The supposed god—Galerinos found his belief in Evandar’s divinity crumbling—stared at the druid for a long moment then turned away. He seemed to be watching the white clouds drifting in from the south.

“We need our two lads back,” Caswallinos said, “and we need water.”

“You’re not far from a big river.” Evandar kept his back to the druid. “Head to where the sun rises. It won’t take you long to reach it.”

“I wish you’d told me that this morning.”

Evandar merely shrugged.

“If you had,” Caswallinos went on, “those lads wouldn’t be dead, and the last two stranded on a mountainside.”

“Oh.” Evandar turned around to face him. “Mayhap their wyrd is mine, then.”

“It is.”

Evandar pouted down at the ground for a long moment. “I suppose you’re right,” he said at last. “But I shan’t bring them here.”

“Why not?”

“Because you’ll be leaving to find that river.”

“Will you bring them to me there?”

“I shan’t.”

“Why not?”

“Because the river’s too wide. Too much water!” He vanished, completely and suddenly gone without even a shred of the opalescent mist to cover his departure.

Caswallinos muttered a few words under his breath, something highly unpleasant from what Galerinos could hear of it.

“Master?” Galerinos said. “Is Evandar truly a god?”

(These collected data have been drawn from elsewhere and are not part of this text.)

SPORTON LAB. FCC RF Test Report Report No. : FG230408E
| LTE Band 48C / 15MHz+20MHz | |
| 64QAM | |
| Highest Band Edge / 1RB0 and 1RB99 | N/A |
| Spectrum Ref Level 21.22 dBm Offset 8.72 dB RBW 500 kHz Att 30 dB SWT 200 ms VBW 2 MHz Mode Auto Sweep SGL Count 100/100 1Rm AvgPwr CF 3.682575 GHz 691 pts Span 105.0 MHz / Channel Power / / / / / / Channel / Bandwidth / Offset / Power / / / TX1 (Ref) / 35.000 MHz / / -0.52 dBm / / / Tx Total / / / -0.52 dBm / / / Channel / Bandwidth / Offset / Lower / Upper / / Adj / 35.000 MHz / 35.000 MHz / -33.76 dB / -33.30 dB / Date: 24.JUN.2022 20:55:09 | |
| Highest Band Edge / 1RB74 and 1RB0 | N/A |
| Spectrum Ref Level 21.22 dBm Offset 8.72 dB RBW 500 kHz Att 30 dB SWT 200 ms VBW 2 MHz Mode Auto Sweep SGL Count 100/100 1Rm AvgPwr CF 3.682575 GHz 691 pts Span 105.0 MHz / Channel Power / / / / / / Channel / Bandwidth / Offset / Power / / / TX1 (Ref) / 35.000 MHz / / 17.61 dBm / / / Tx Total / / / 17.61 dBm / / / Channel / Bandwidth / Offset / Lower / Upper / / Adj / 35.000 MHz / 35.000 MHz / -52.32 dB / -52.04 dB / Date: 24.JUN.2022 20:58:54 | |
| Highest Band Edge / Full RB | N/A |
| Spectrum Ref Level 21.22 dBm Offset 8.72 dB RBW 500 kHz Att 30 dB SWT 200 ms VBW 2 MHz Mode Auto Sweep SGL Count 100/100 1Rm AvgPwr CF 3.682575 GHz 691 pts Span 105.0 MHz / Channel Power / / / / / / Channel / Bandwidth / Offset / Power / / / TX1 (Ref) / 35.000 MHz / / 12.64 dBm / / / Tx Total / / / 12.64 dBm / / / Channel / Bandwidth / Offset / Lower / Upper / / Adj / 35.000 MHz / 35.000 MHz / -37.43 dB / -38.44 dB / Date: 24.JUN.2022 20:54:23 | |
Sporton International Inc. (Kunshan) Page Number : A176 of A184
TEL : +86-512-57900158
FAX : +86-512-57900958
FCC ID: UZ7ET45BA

“Of course not! I’m not sure what he is, mind, but he’s most assuredly not divine.”

“But he opened the sea road for our ships, and he comes and goes—”

“Just as the gods are supposed to come and go?” Caswallinos snorted profoundly. “In the old tales, fancies of the bards, lad, fancies of the bards. I’ll explain later. Come with me. We need to tell the vergobretes about this river.”

“True spoken. We’d best get there today. The horses have to have water.”

“Indeed. My heart aches for your two friends, but I’m afraid we’ll have to leave them to Evandar.” Caswallinos paused to look Galerinos over. “Ye gods, your arms, lad! It looks like you’ve been fighting a few savages yourself. By the by, did Evandar drive your attackers off?”

“He didn’t.” Galerinos paused, wondering if his master would believe his tale. “I, uh, well, er, I did. Not that I know what I did. I mean—”

“What, by all the hells, do you mean?”